Some bucks seem to not take the hint sometimes...years ago I shot a doe in gun season and she fell in the creek(its a magnet for deer on this property when they get shot). The basket 6 she was with just stared at her. I really didnt want to spook him but I didnt want that doe in the water for longer than I had too so after 5 minutes I started walking towards him before he finally took off.
 
I don't think they really associate a human smell, a dog smell or anything like that. They notice a DIFFERENT smell and that puts them on edge. Kind of like an office space, all the colognes, perfumes, hand lotions, everyone gets used to them, but let someone fart. Everyone notices the DIFFERENT smell and puts you on edge. I have seen deer dogs and deer touch noses in the woods. The deer did not spook and the dog never barked. I could smell the dog in my stand, so the dog smell did not scary the dog, but the deer was definitely on point.
 
There are many circumstances concerning deer tolerating differing amounts of human odor. In suburban areas there is always some risidual human odor drifting in the air and in certain areas within suburbia where deer expect humans to be, they tolerate a lot of it. Once they go to areas where there is not supposed to be humans, they will still tolerate it to the extent that they think it a distant threat, but if it's strong in areas where they know humans typically don't go, then they will spook from it.

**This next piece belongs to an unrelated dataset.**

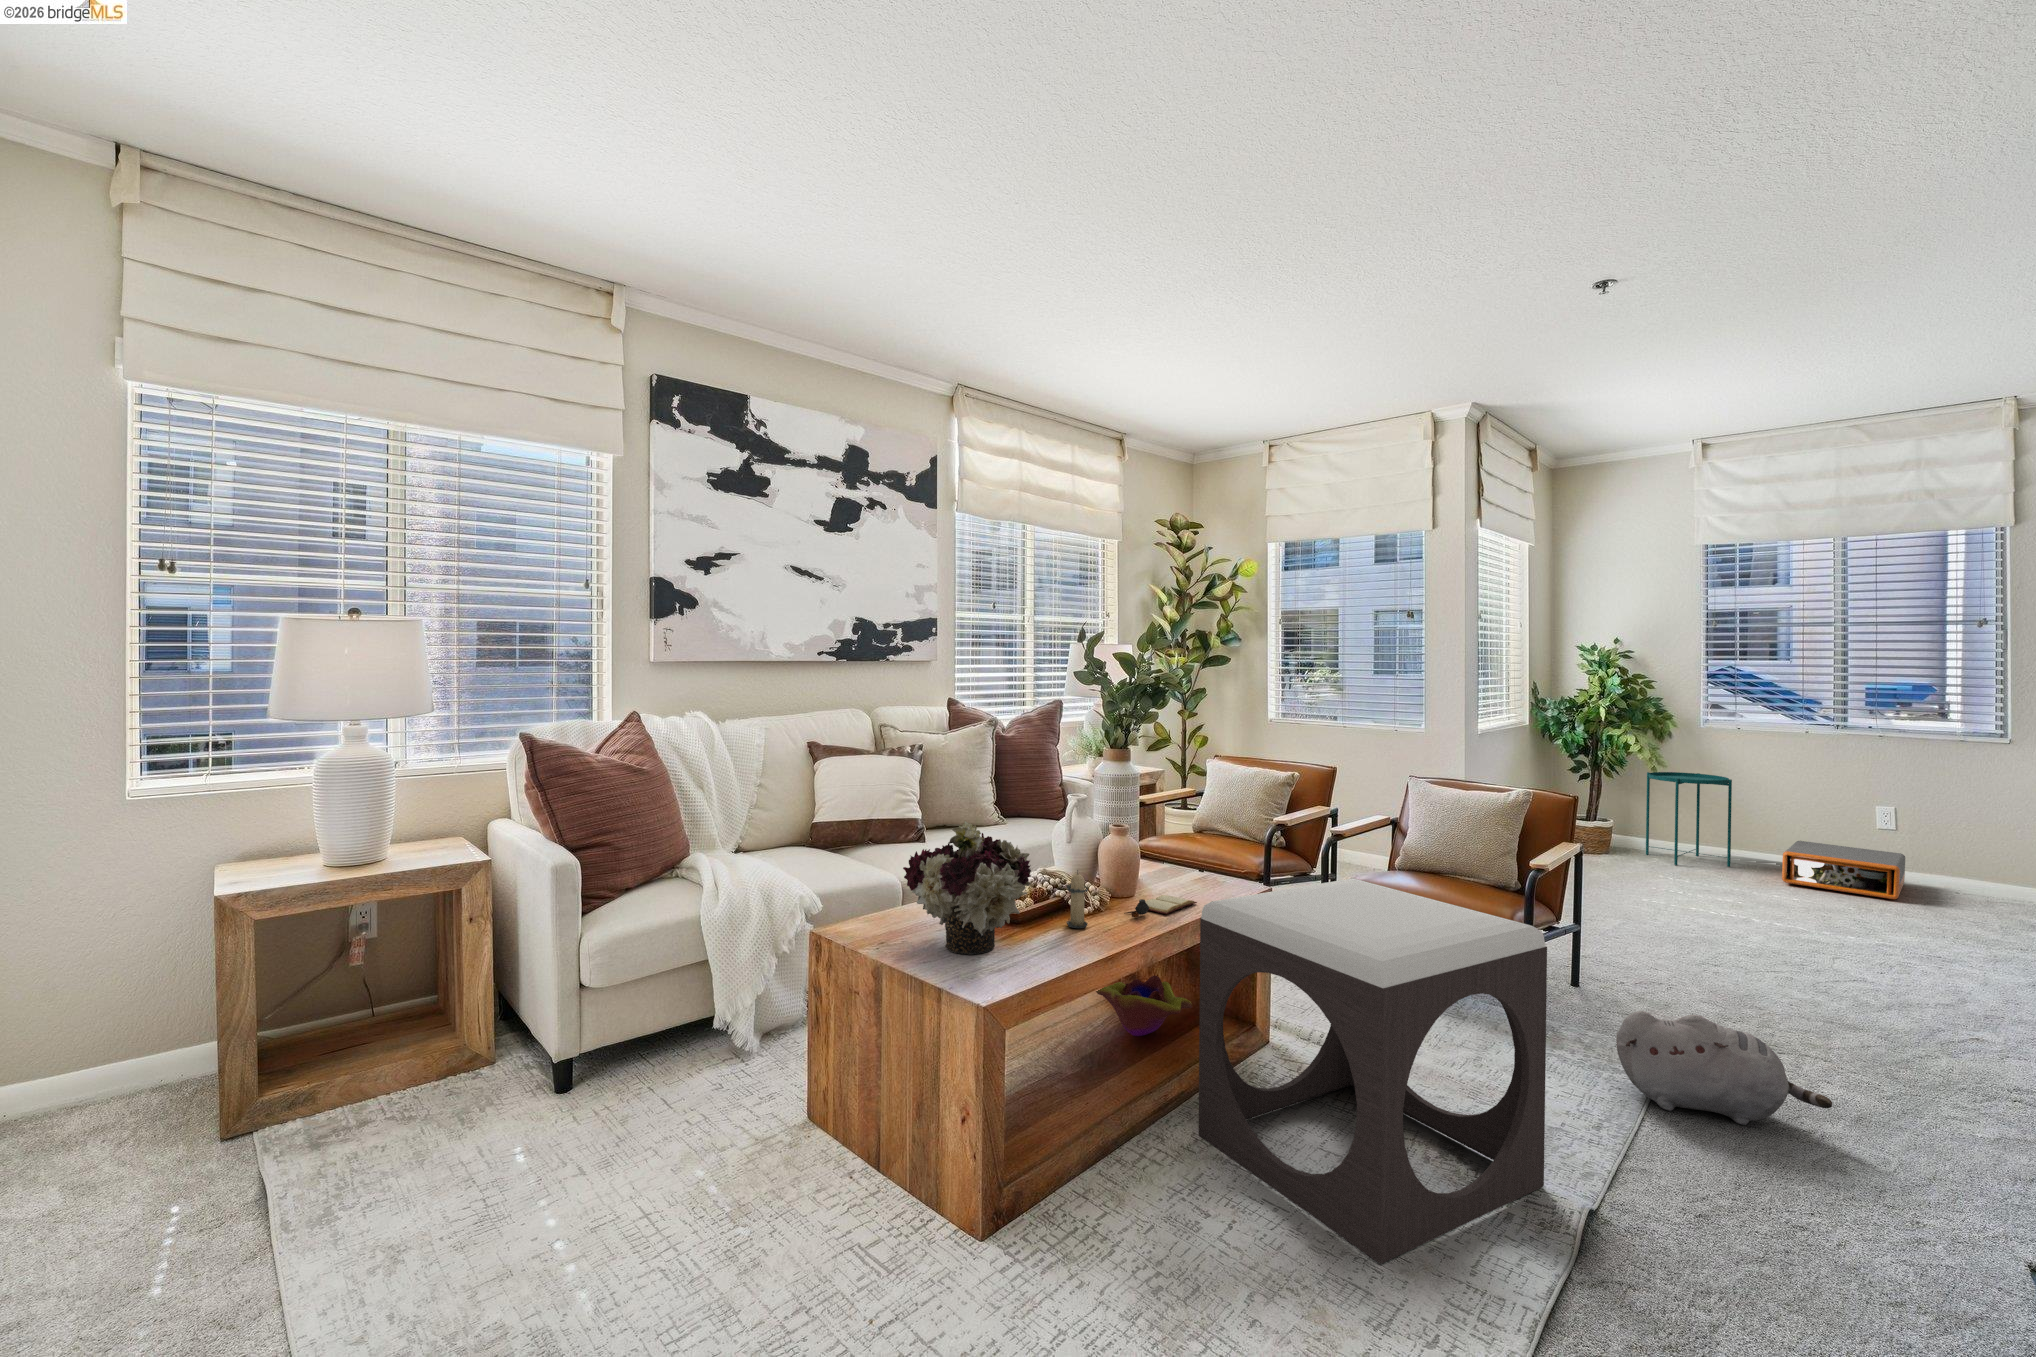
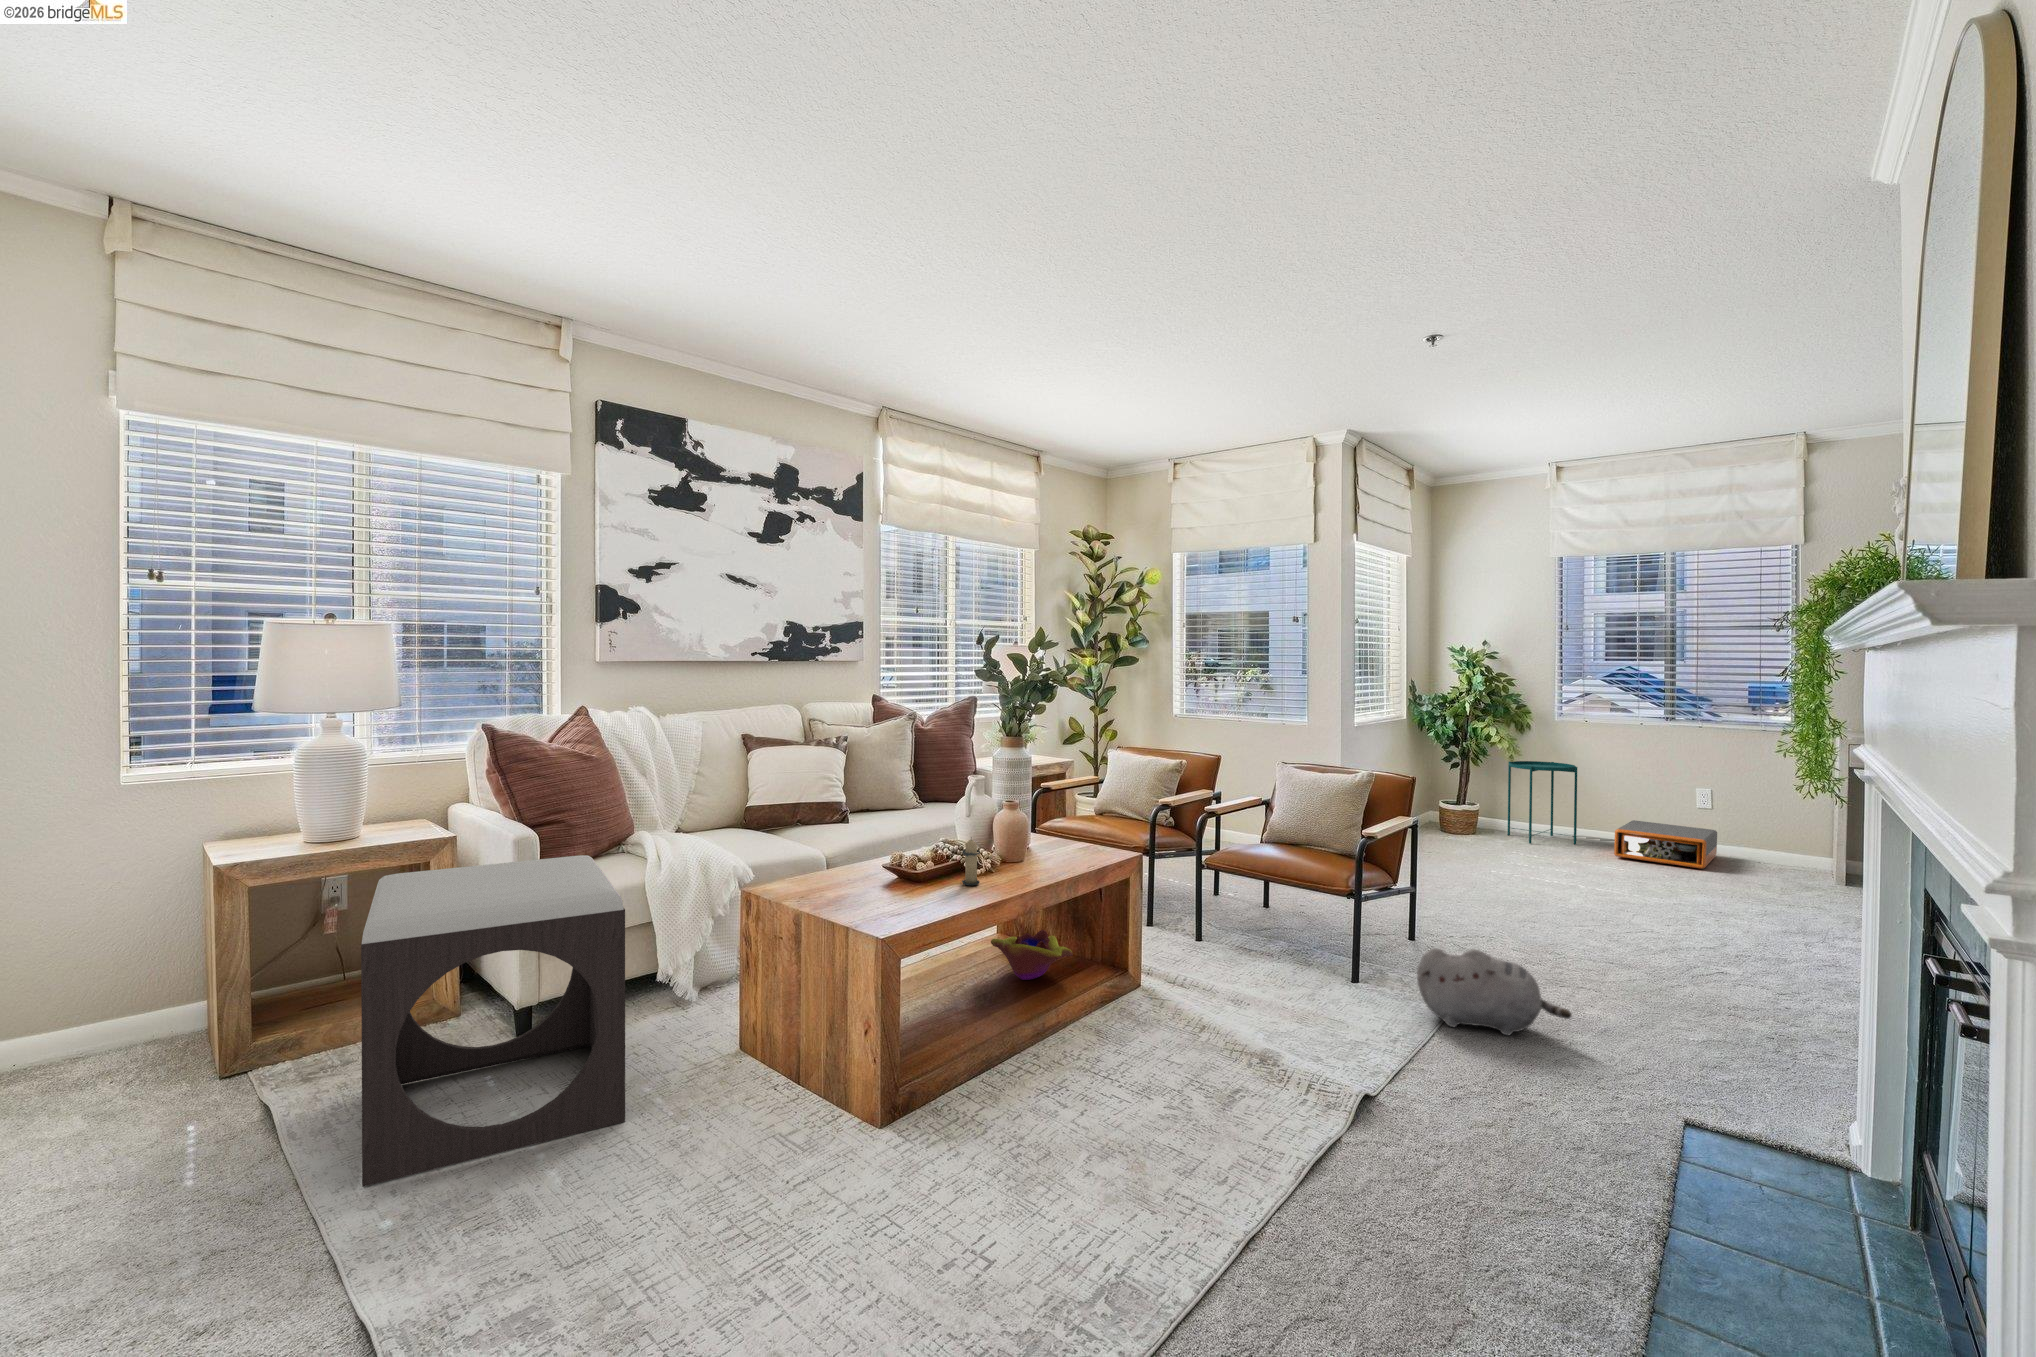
flower arrangement: present [903,821,1031,955] -> none [821,795,929,905]
footstool: present [1199,878,1547,1264] -> present [361,855,625,1187]
book: present [1124,895,1197,917] -> none [1013,860,1076,877]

Obviously in all TV situations and in managed areas all mature bucks will tolerate some amount of human odor because they have grown to maturity with no threatening consequences when they have passed by hunters while growing up and that's why they are so simple for the TV guys to kill. There are a lot of them, they fall for about any tactic and they tolerate hunting intrusions unlike bucks in heavily pressured areas. I can't ever remember big bucks walking into open picked corn fields and short crop fields like I see on TV while flipping through channels. It's very amusing to me.
 
In my opinion if you're hunting a property that has people living on the edge of it, the deer are absolutely used to human scent. The only problem with that though, is in my experience, suburban deer are excellent at knowing where that human scent is supposed to be. For example every day I walk from my garage to my house, about 15' away is a wood line and I've had deer stand on the edge of it and watch me walk to my house. They know where I belong. I take one step into the woods and they would bolt. The only way i know of to take advantage of this I guess is to set up as close as you legally can in your area to where people usually are.